Data generated by a computer simulation can be seen as synthetic data. Therefore, the open-source tool is ideal for software testing, Veeramachaneni argued.

“You need data to test these software applications,” he stated, pointing out this is a step up from developers’ traditional approach, when they manually write scripts to create synthetic data.
“With generative models, you can learn from a sample of data collected and then sample a large volume of synthetic data, which has the same properties as real data, or create specific scenarios and edge cases, and use the data to test your application,” Veeramachaneni set out in a recent MIT blog.
Singling out a large financial institution as a good example, “if a bank wanted to test a program designed to reject transfers from accounts with no money in them, it would have to simulate many accounts simultaneously transacting,” he said.
“Doing that with data created manually would take a lot of time. With generative models, customers can create any edge case they want to test.”
He continued by stressing that “it is common for industries to have data that is sensitive in some capacity.
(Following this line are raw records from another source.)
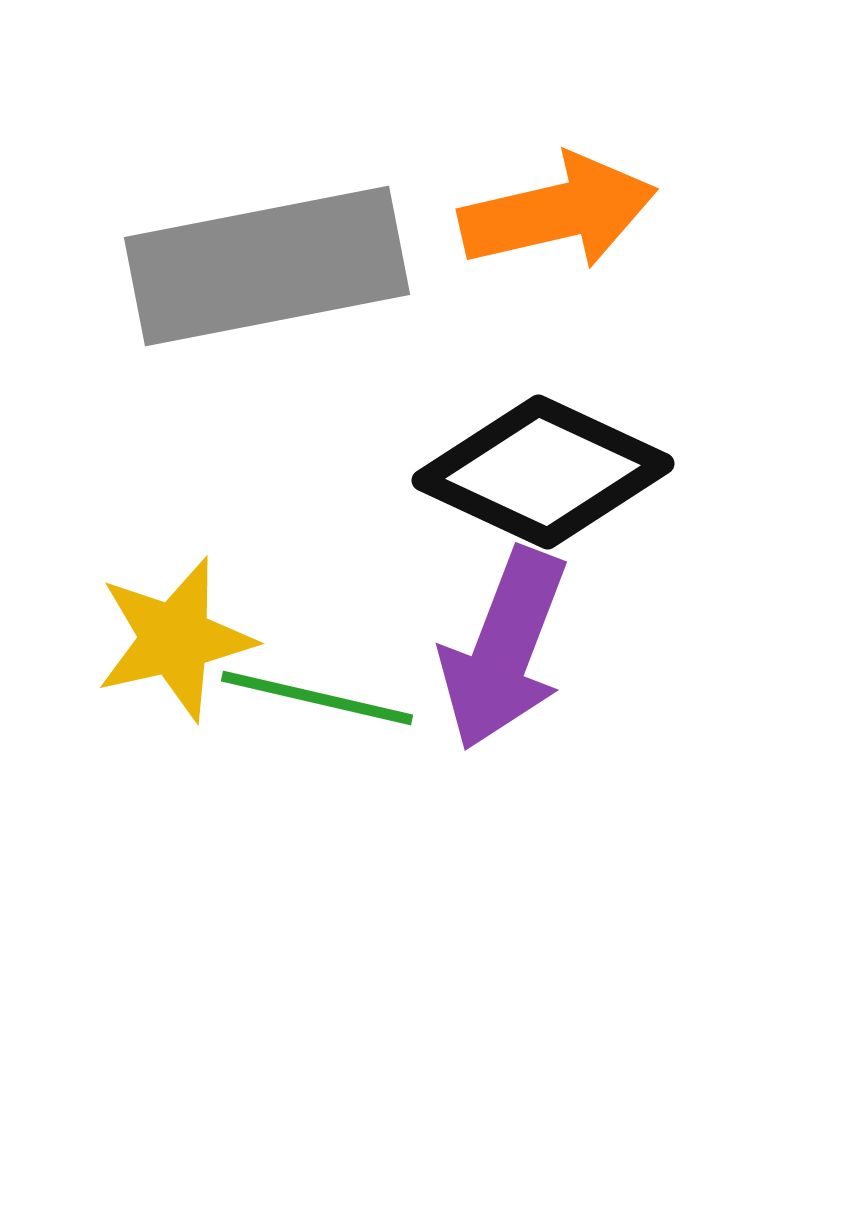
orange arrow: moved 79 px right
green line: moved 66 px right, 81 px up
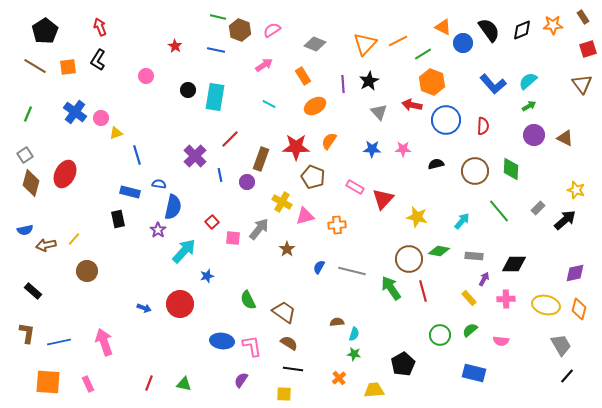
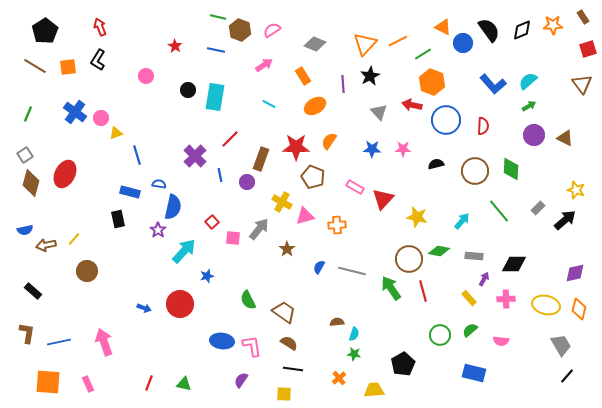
black star at (369, 81): moved 1 px right, 5 px up
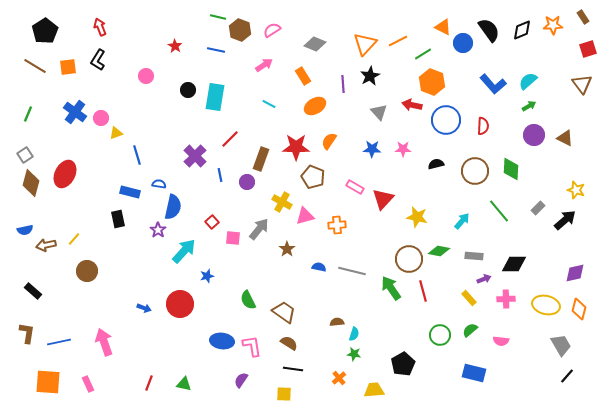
blue semicircle at (319, 267): rotated 72 degrees clockwise
purple arrow at (484, 279): rotated 40 degrees clockwise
Often when you’re in a domain with sensitive data you are dealing with regulations, and even if there aren’t legal regulations, it’s in companies’ best interest to be diligent about who gets access to what at which time.”
Therefore, “synthetic data is always better from a privacy perspective,” Veeramachaneni argued.
“If a bank wants to test a program designed to reject transfers from accounts with no money in them, it would have to simulate many accounts simultaneously transacting.”
– Kalyan Veeramachanen
In the last three years, DataCebo’s SDV has built an impressive clientbase that are after the startup platform’s generative software system.
Veeramachaneni disclosed that SDV has been used more than one million times, with over 10,000 data scientists using the open-source library for generating synthetic tabular data.
Banks, insurers and other firms “use synthetic data instead of sensitive information in programs while still preserving the statistical relationships between datapoints,” he pointed out.
“Companies can also use synthetic data to run new software through simulations to see how it performs before releasing it to the public,” Veeramachaneni added.
Complex tasks
This approach does make testing processes a tad more complex, however.
“Enterprise data of this kind is complex, and there is no universal availability of it, unlike language data,” Veeramachaneni acknowledged.
“When folks use our publicly available software and report back if works on a certain pattern, we learn a lot of these unique patterns, and it allows us to improve our algorithms,” he explained.
“From one perspective, we are building a corpus of these complex patterns, which for language and images is readily available.”
Veeramachaneni pointed out that his startup recently released features to improve the data’s usefulness, including tools to assess the “realism” of the generated data, called the SDMetrics library, as well as a way to compare models’ performances, called SDGym.
“It’s about ensuring organisations trust this new data,” Veeramachaneni said.
He is convinced that “in the next few years, synthetic data from generative models will transform testing. I believe 90 percent of enterprise operations can be done with synthetic data.”